Jonnie Be Good was an elf wannabe; tall and slender, he wore his blond hair elf-long and had had his ears pointed back in the States. Why anyone would want to be an elf was beyond Tinker. True, the living forever came in handy, but their society sucked; the lower castes seemed practically enslaved by the castes above them, and they were all elegant nose-in-the-air snobs.
Odd, she usually thought of Jonnie Be Good as a good-looking slimewad—apparently after a few minutes' exposure to Windwolf's level of beauty, Jonnie seemed ugly as wood-grain, self-stick wallpaper.
Jonnie smirked and grabbed his crotch. "Oh, bite me."
Add stupid to ugly. Tinker sidestepped quickly to block Nathan; she didn't want Jonnie squashed before he had a chance to treat Windwolf. "I've got a chewed-up hand, and there's a guy really messed up in my workshop. Don't touch the spell I've got set up—it's keeping him stable."
"I like the shirt," Jonnie murmured, squeezing between her and Nathan instead of going around, and made it an excuse to slide his hand over her bare stomach.
"Watch the hands," Nathan rumbled, continuing his big-brother routine. Between him and Oilcan, it was no wonder she didn't date—not that there was anyone she wanted to date. Pittsburgh had a stunning lack of young male humans who weren't buttheads. And while elves were pretty, she had yet to meet one that didn't treat her like a subspecies.

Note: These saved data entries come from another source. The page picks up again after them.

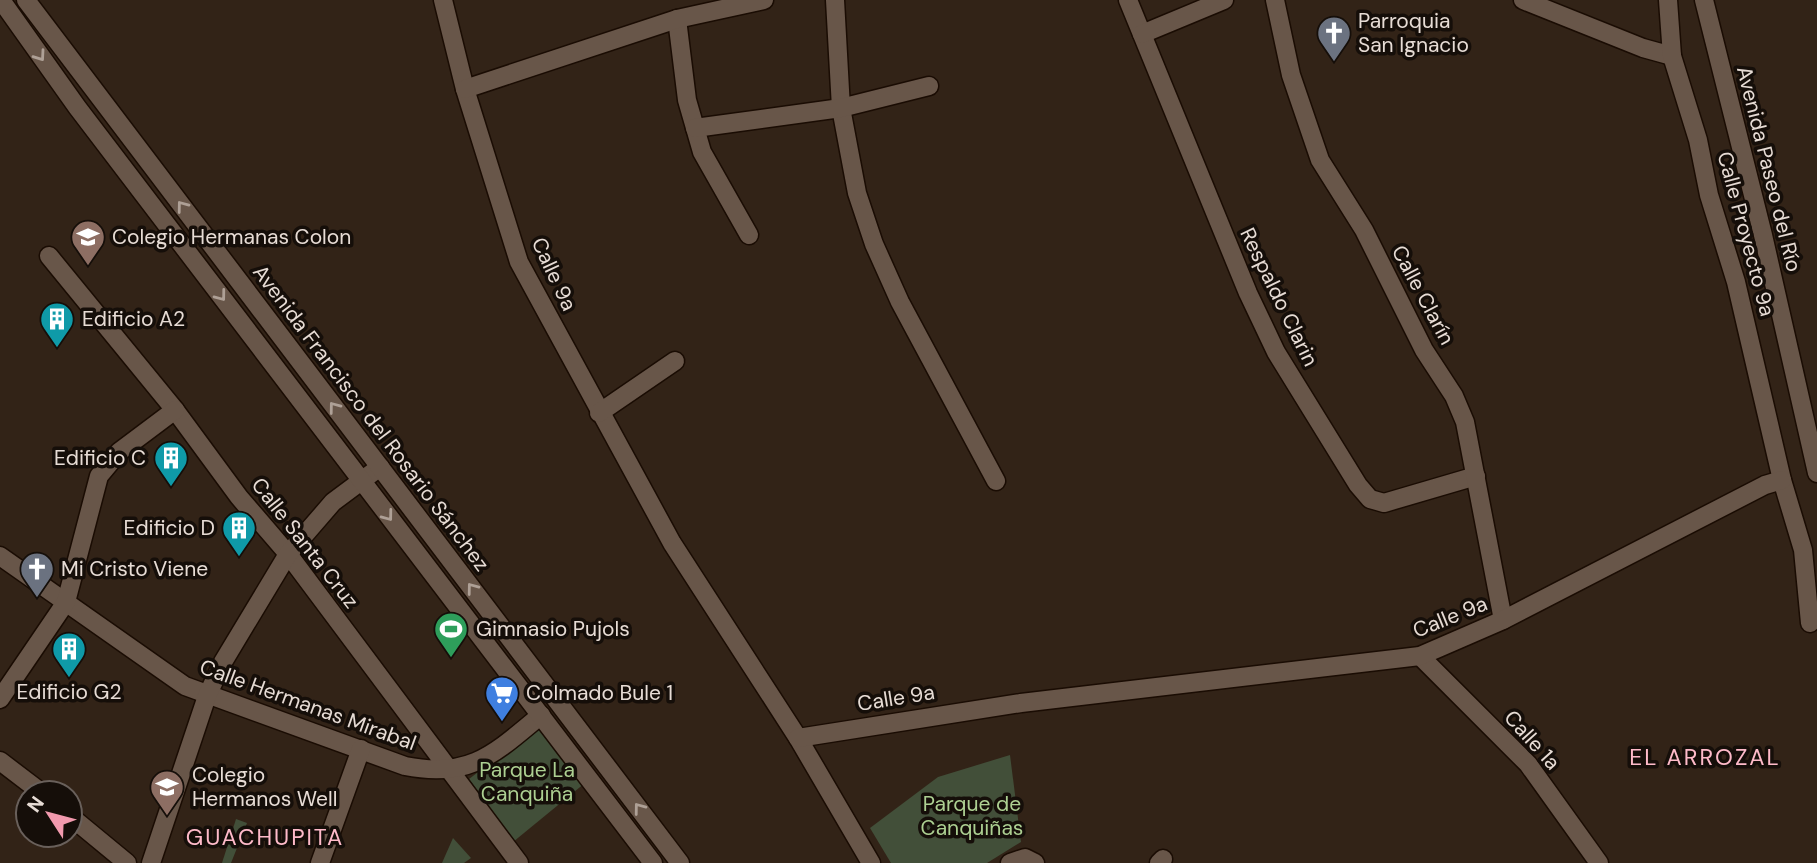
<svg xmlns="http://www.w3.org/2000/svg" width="1817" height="863" font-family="'DM Sans',sans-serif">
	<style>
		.green { fill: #424f39 }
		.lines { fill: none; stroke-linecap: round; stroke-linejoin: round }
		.minor-casing { stroke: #1a0c03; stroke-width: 21 }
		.tertiary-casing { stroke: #1a0c03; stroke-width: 21 }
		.secondary-casing { stroke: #1a0c03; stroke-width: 21 }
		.minor { stroke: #685649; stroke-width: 18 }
		.tertiary { stroke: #685649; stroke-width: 18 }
		.secondary { stroke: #685649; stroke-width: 18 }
		.oneway { stroke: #aea096 }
		.labels { text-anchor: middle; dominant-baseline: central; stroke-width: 7; stroke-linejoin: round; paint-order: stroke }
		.poi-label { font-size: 21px; fill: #e7dcd5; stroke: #150e09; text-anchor: start }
		.street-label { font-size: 21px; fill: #e7dcd5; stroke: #150e09 }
		.park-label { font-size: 21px; fill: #add092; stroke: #150e09 }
		.neighbourhood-label { font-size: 23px; letter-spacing: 2px; fill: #febac9; stroke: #150e09 }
	</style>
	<rect width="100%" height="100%" fill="#322317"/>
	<g class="green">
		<polygon points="544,722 585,783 513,842 469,779"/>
		<polygon points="1010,755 1021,842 987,863 891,863 870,828 938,777"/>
		<polygon points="236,819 247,823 231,863 222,863"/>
		<polygon points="453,838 471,858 464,863 442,863"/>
	</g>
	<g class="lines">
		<g class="minor-casing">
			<g id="minor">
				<polyline points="443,0 465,89 519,262 672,543 798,738 871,863"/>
				<polyline points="835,0 841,108 857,193 874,244 900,302 996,481"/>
				<polyline points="1128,0 1248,293 1276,352 1358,485 1370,499 1384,503 1476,476"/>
				<polyline points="1275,0 1291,75 1320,160 1364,230 1424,350 1454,396 1465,422 1503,620"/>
				<polyline points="1523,0 1643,48 1672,56"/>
				<polyline points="1668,0 1672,56 1698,140 1709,195 1736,282 1782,480 1803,550 1810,623"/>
				<polyline points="677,19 687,100 702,152 749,235"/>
				<polyline points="1142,34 1224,0"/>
				<polyline points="465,89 677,19 764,0"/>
				<polyline points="695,128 841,108 929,86"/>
				<polyline points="49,256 175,410 239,497 288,554 519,863"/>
				<polyline points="599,413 675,361"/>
				<path d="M0 556 185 686 405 766C470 779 494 754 541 715"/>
				<polyline points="1420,656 1528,764 1599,863"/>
				<polyline points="0,699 66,602 99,476 119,452 175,410"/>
				<polyline points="798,738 1021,703 1420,656 1503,620 1765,485 1782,480"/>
				<polyline points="0,761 42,793"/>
				<polyline points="70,816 127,863"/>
				<polyline points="151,863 207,696 223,662 288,554 333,502 380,467"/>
				<polyline points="320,863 361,749"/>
				<polyline points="1010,863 1025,858 1035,863"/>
				<polyline points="1159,863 1163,859"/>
			</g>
		</g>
		<g class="tertiary-casing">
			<polyline id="tertiary" points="1704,0 1763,235 1817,473"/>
		</g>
		<g class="secondary-casing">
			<g id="secondary">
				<polyline points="1,0 77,107 653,863"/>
				<polyline points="26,0 680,863"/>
			</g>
		</g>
		<use href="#minor" class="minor"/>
		<use href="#tertiary" class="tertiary"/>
		<use href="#secondary" class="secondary"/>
	</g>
	<defs><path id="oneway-chevron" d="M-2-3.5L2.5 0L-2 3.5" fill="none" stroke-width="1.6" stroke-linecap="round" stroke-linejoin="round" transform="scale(1.75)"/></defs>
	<g class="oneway">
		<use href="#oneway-chevron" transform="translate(40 56) rotate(55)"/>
		<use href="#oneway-chevron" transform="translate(182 206) rotate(-127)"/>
		<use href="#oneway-chevron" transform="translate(221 296) rotate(53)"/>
		<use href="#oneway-chevron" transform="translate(334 407) rotate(-127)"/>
		<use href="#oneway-chevron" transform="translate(388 516) rotate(53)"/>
		<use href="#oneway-chevron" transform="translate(472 588) rotate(-127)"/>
		<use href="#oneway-chevron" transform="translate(639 808) rotate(-127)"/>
	</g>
	<defs>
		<g id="church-pin" transform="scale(1.75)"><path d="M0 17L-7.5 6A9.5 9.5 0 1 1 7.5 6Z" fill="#6b7280" stroke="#150e09"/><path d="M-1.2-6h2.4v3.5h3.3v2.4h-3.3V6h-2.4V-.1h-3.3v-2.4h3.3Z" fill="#fff"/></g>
		<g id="school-pin" transform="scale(1.75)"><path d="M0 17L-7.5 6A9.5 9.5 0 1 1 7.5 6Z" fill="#8d6e63" stroke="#150e09"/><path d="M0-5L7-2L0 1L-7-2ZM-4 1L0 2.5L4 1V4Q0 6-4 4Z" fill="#fff"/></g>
		<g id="building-pin" transform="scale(1.75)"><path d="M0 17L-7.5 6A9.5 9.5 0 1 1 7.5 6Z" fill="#0f9aa8" stroke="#150e09"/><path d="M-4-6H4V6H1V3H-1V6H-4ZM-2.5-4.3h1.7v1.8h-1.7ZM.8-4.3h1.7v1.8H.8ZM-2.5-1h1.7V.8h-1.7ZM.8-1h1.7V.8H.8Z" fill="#fff"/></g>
		<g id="stadium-pin" transform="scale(1.75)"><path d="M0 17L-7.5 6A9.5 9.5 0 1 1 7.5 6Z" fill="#2e9e5b" stroke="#150e09"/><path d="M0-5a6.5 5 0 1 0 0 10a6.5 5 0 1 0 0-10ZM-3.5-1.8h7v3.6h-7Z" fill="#fff"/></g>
		<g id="supermarket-pin" transform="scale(1.75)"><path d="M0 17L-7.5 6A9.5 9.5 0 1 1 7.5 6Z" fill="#3f7fe0" stroke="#150e09"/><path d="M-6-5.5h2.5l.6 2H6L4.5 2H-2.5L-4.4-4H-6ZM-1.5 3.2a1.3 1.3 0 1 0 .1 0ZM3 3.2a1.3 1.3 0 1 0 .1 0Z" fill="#fff"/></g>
	</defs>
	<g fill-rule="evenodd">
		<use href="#church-pin" x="1334" y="33"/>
		<use href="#school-pin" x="88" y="237"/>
		<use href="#building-pin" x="57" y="319"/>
		<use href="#building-pin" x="171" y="458"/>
		<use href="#building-pin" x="239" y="528"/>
		<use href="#church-pin" x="37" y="569"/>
		<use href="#stadium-pin" x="451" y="629"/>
		<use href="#building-pin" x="69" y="649"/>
		<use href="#supermarket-pin" x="502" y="693"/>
		<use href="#school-pin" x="167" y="787"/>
	</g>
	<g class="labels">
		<g class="poi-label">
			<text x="1358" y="21">Parroquia<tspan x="1358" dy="24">San Ignacio</tspan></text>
			<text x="112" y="237">Colegio Hermanas Colon</text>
			<text x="82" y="319">Edificio A2</text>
			<text x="146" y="458" text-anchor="end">Edificio C</text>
			<text x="215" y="528" text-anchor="end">Edificio D</text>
			<text x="61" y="569">Mi Cristo Viene</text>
			<text x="476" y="629">Gimnasio Pujols</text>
			<text x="69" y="692" text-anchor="middle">Edificio G2</text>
			<text x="526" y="693">Colmado Bule 1</text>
			<text x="192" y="775">Colegio<tspan x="192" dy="24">Hermanos Well</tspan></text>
		</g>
		<g class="street-label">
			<text transform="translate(1769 169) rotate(76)">Avenida Paseo del Río</text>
			<text transform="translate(1746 234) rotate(75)">Calle Proyecto 9a</text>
			<text transform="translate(554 274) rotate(65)">Calle 9a</text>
			<text transform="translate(1423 295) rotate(62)">Calle Clarín</text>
			<text transform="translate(1279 297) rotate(64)">Respaldo Clarin</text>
			<text transform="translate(371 418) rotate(53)">Avenida Francisco del Rosario Sánchez</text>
			<text transform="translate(305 543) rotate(52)">Calle Santa Cruz</text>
			<text transform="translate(1450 617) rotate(-22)">Calle 9a</text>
			<text transform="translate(896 698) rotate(-9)">Calle 9a</text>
			<text transform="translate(308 705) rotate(20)">Calle Hermanas Mirabal</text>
			<text transform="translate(1532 740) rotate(48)">Calle 1a</text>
		</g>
		<g class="park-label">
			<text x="527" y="770">Parque La<tspan x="527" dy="24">Canquiña</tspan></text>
			<text x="972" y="804">Parque de<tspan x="972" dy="24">Canquiñas</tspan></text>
		</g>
		<g class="neighbourhood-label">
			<text x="1705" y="757">EL ARROZAL</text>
			<text x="265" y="837">GUACHUPITA</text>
		</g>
	</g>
	<g transform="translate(49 814) rotate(306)"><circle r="33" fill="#150e09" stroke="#69605b" stroke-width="2"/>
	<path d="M0-5L12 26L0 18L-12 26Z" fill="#f29aae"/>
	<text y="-10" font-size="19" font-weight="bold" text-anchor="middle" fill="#e7dcd5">N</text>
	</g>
</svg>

Nathan glowered at Jonnie until the paramedic had disappeared into her workshop. "I'll take a look around. Make sure the wargs are all dead."
"That shotgun will only piss them off," she said, and pulled the dent-mender magnet off the wall. "Here, take this."
Because she spent most of her time at the scrap yard, either working or tinkering, she had her laundry machines hooked up in the small, second bedroom. She kept her clean clothes split roughly in half between her loft and a dresser in her workshop. She was annoyed, but not surprised, to find Jonnie pawing through her panties when she walked in.
He had the balls to act like nothing was wrong. He held up a pair of black silk panties. "Very nice."